What Doxey is referring to however, occurs much later in the story towards the end, where it seems the point of view shifts from the grandmother to The Misfit, and we become privy to his thoughts and actions. At least that’s how it appears to Doxey. If this were so, then O’Connor would have broken her contract with the reader.

However, O’Connor did not break her contract with the reader. Because the narrator has not limited her omniscience, she can focus the rest of the story on the Misfit after he shoots the grandmother. Because the story is told from an omniscient point of view, the loss of the grandmother is not significant to the narration. The narration continues with the Misfit getting the last word.

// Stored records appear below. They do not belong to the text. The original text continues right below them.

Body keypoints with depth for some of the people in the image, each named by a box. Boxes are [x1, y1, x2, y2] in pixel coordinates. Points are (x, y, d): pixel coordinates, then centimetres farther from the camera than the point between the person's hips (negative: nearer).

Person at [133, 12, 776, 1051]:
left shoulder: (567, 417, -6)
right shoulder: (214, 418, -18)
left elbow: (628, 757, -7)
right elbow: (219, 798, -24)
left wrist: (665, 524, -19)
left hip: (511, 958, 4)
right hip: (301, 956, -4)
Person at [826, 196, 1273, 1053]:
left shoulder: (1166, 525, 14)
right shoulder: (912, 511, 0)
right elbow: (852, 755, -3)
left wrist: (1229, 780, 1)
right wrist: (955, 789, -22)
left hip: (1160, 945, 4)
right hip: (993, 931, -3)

In conclusion, a shift in point of view can be confusing, but in “A Good Man is Hard to Find,” there is no shift. An all-knowing, omniscient narrator tells the story because according to O’Connor, “the story is a duel of sorts between the Grandmother and her superficial beliefs [,] and the Misfit’s more profoundly felt involvement with Christ’s action which set the world off balance for him” (63). “The fact that these meanings are there makes the book significant. The reader may not see them but they have their effect on him nonetheless…. [O’Connor tells us], this is the way the modern novelist sinks, or hides, his theme” (72).

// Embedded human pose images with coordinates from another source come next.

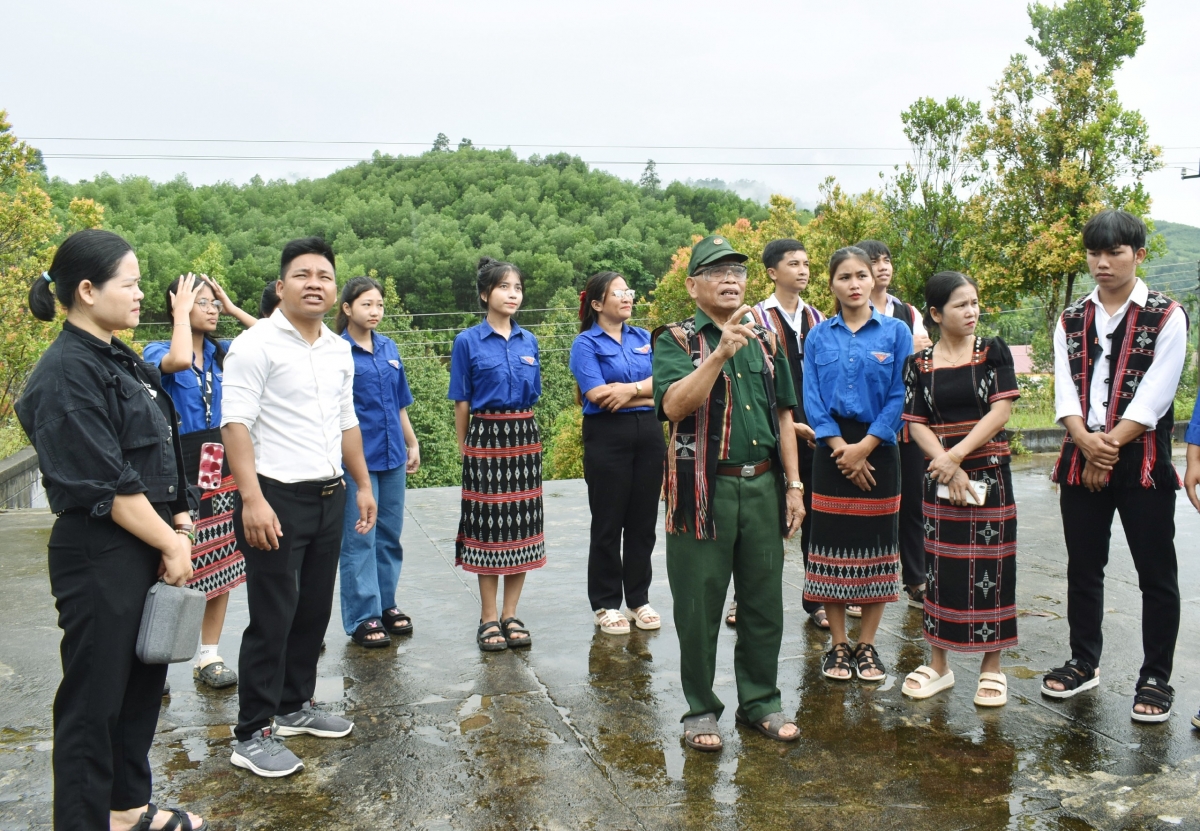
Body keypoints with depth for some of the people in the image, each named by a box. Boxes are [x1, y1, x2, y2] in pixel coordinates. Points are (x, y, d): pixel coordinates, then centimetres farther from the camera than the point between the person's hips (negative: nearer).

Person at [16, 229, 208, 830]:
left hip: (144, 551, 9)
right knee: (95, 696, 4)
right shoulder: (66, 373, -17)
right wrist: (171, 543, -12)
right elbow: (106, 485, -19)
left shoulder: (120, 362, 11)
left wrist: (174, 519, 4)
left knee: (144, 680, 19)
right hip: (99, 559, -9)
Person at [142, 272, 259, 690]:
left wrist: (233, 307, 0)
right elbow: (179, 361, -31)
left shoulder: (222, 351, 7)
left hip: (222, 466, 5)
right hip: (180, 467, -5)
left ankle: (209, 655, 21)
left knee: (221, 563, 9)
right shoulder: (157, 351, -7)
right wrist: (182, 315, -17)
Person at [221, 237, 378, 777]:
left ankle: (295, 705, 32)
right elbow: (235, 424, -17)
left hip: (330, 497, 7)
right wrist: (252, 498, -24)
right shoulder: (257, 344, -10)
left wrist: (363, 484, 20)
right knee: (272, 619, -2)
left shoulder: (339, 350, 12)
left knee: (314, 611, 15)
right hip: (277, 499, -7)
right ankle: (252, 735, 10)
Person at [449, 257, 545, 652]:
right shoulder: (468, 341, -2)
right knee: (488, 524, 0)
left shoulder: (528, 340, 9)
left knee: (522, 523, 5)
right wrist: (465, 448, 0)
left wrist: (523, 428, 8)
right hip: (486, 436, -4)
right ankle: (488, 617, 12)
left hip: (524, 437, 4)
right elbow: (462, 403, 0)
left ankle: (510, 614, 16)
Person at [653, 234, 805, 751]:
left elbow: (783, 415, 14)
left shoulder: (766, 341, 12)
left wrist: (794, 484, 9)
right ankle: (700, 710, 20)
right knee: (699, 606, 5)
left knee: (764, 602, 12)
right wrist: (721, 352, -30)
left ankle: (761, 702, 28)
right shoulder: (676, 340, -3)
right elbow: (675, 404, -20)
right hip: (703, 490, -4)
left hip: (762, 486, 5)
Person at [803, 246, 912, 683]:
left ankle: (867, 645, 17)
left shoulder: (896, 332, 1)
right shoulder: (818, 337, 5)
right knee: (832, 544, 2)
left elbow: (900, 396, -4)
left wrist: (864, 447, -13)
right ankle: (838, 645, 14)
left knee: (875, 545, 4)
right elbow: (812, 400, 0)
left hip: (877, 449, 0)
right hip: (831, 451, 1)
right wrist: (840, 447, -12)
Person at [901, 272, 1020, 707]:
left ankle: (992, 667, 15)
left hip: (989, 474, -1)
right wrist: (945, 465, -15)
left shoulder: (994, 352, 0)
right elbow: (916, 424, -1)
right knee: (941, 568, 7)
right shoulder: (919, 365, 3)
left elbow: (1000, 411, -9)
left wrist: (957, 456, -16)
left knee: (990, 567, 3)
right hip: (940, 480, 1)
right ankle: (938, 664, 20)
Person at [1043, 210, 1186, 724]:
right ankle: (1084, 663, 28)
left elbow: (1154, 396, -10)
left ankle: (1156, 678, 15)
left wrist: (1110, 445, -14)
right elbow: (1065, 391, 1)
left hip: (1144, 462, -4)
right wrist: (1086, 442, -15)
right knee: (1083, 567, 13)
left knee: (1156, 573, 3)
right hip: (1081, 461, 4)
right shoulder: (1071, 320, 9)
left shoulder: (1167, 316, -2)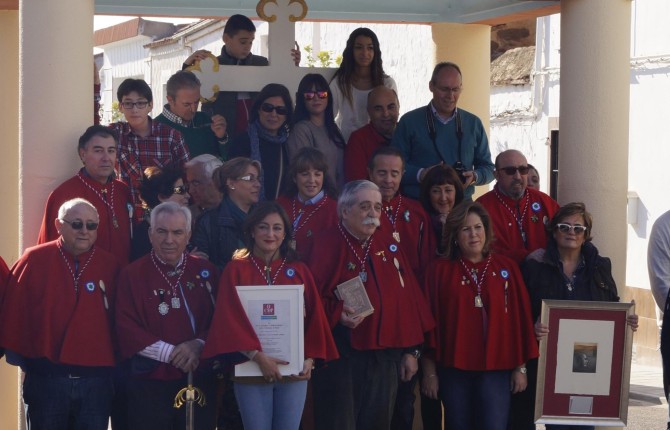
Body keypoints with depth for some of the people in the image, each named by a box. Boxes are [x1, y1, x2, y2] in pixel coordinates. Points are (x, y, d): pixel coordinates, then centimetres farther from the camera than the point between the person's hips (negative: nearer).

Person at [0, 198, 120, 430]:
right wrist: (20, 357, 2)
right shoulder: (35, 260, -3)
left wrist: (113, 364, 4)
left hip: (97, 380, 2)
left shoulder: (109, 265, 3)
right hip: (46, 378, -1)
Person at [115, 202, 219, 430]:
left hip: (200, 379, 3)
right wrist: (170, 353, -14)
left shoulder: (206, 271, 7)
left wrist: (199, 345, -14)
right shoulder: (132, 274, -1)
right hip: (150, 380, -2)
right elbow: (126, 328, -8)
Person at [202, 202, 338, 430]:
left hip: (294, 371, 2)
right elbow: (230, 318, -9)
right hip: (251, 370, -2)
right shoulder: (236, 270, 0)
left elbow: (313, 317, 6)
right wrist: (257, 355, -19)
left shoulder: (299, 271, 7)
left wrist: (310, 358, -6)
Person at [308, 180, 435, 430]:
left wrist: (411, 350, 9)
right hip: (340, 357, -5)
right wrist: (337, 315, -28)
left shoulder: (389, 249, 12)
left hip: (385, 359, 5)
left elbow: (408, 298, 12)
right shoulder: (325, 246, -5)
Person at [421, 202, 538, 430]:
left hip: (496, 368, 0)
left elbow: (520, 318, 5)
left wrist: (521, 367, 3)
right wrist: (429, 371, -1)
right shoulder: (440, 271, 1)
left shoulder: (507, 268, 4)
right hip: (454, 368, 0)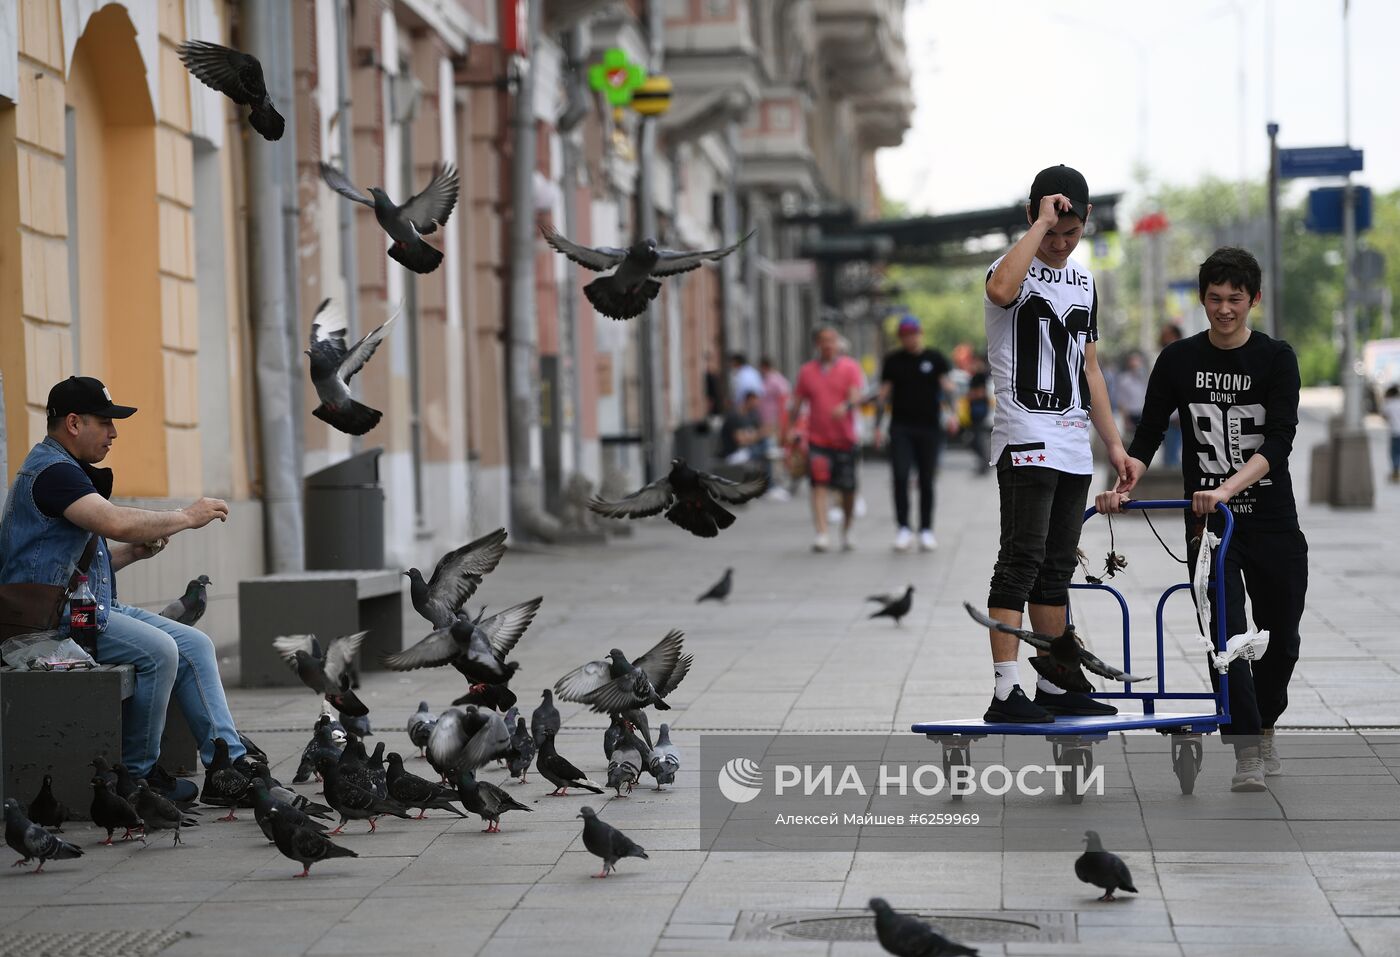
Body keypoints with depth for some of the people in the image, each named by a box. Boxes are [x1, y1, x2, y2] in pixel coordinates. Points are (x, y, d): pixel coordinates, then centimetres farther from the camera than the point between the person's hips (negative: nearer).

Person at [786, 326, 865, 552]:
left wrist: (846, 406, -35)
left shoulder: (850, 367, 2)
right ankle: (822, 535, -21)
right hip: (817, 439, 1)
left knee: (848, 490, 7)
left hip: (844, 439, 0)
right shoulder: (807, 371, 9)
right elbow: (797, 402, 14)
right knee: (819, 485, -13)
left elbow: (856, 395, -13)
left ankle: (846, 533, 27)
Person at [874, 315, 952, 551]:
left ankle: (926, 530, 12)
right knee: (900, 476, -13)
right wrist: (877, 426, 3)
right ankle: (903, 528, -9)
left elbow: (947, 386, -1)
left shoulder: (935, 358, 6)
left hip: (929, 427, 0)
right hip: (901, 428, 0)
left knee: (926, 481, 4)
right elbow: (884, 394, 9)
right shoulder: (893, 361, 8)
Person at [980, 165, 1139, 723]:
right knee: (1021, 562, -13)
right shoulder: (1014, 270, -6)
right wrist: (1042, 222, -24)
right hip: (1025, 441, -8)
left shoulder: (1084, 282, 17)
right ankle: (1006, 694, -15)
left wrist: (1114, 445, 18)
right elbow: (1000, 290, -33)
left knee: (1057, 569, 10)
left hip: (1074, 447, 8)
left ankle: (1055, 688, 15)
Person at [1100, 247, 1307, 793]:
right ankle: (1246, 754, -14)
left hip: (1271, 520, 0)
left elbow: (1279, 441, -16)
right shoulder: (1179, 360, 1)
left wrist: (1227, 489, -30)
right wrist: (1124, 486, -16)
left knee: (1281, 637, 9)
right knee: (1226, 631, -14)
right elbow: (1149, 434, 2)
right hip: (1208, 521, 0)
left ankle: (1263, 729, 33)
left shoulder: (1276, 359, -5)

We didn’t know The Misfit was going to wipe out the entire family, but when we found out that this was what was going to happen, we realized it was inevitable. O’Connor’s plot produces a shock for the reader. The grandmother, lives in a society that O’Connor states is “rich in contradiction, rich in irony, rich in contrast, and particularly rich in its speech” (103).

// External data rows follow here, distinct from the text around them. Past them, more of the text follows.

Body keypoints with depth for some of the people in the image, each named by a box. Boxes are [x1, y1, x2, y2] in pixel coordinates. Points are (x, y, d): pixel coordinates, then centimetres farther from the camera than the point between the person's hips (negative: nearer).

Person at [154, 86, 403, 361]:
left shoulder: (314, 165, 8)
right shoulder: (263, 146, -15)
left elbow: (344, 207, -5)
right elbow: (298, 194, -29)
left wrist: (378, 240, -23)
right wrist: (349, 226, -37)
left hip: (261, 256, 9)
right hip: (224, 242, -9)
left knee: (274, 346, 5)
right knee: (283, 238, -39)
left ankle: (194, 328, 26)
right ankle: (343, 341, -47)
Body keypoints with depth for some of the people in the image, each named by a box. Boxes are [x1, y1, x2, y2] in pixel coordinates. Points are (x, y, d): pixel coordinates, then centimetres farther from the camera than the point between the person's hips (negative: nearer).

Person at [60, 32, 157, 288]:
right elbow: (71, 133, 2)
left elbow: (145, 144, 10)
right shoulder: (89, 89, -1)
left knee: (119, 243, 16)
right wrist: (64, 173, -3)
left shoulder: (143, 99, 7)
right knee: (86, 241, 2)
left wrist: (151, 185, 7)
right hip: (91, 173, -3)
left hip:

O’Connor uses her point of view to highlight these contradictions and ironies. But as she herself will tell you, “When you write a story … there will always be people who will refuse to read the story you have written” (95).

Works Cited

Asals, Frederick. Introduction. A Good Man is Hard to Find. By Flannery O’Connor. New Jersey: Rutgers UP, 1993. 3-24.
Burroway, Janet. Writing Fiction: A Guide to Narrative Craft. 2nd ed. New York: HarperCollins, 1987.
Doxey, William S. “A Dissenting Opinion of Flannery O’Connor’s ‘A Good Man is Hard to Find,’ A Good Man is Hard to Find. Ed. Asals, Frederick. New Jersey: Rutgers UP, 1993. 95-100.
Lye, John. “Critical Reading: A Guide.” 2 Oct. 2000. Brock University.
O’Connor. Flannery. A Good Man Is Hard to Find. Ed. Frederick Asals. New Jersey: Rutgers UP, 1993.
—. A Good Man Is Hard to Find and Other Stories. New York: Harcourt, 1955. 9-29.
—. Mystery and Manners. Ed. Sally and Robert Fitzgerald. New York: Farrar, 1961.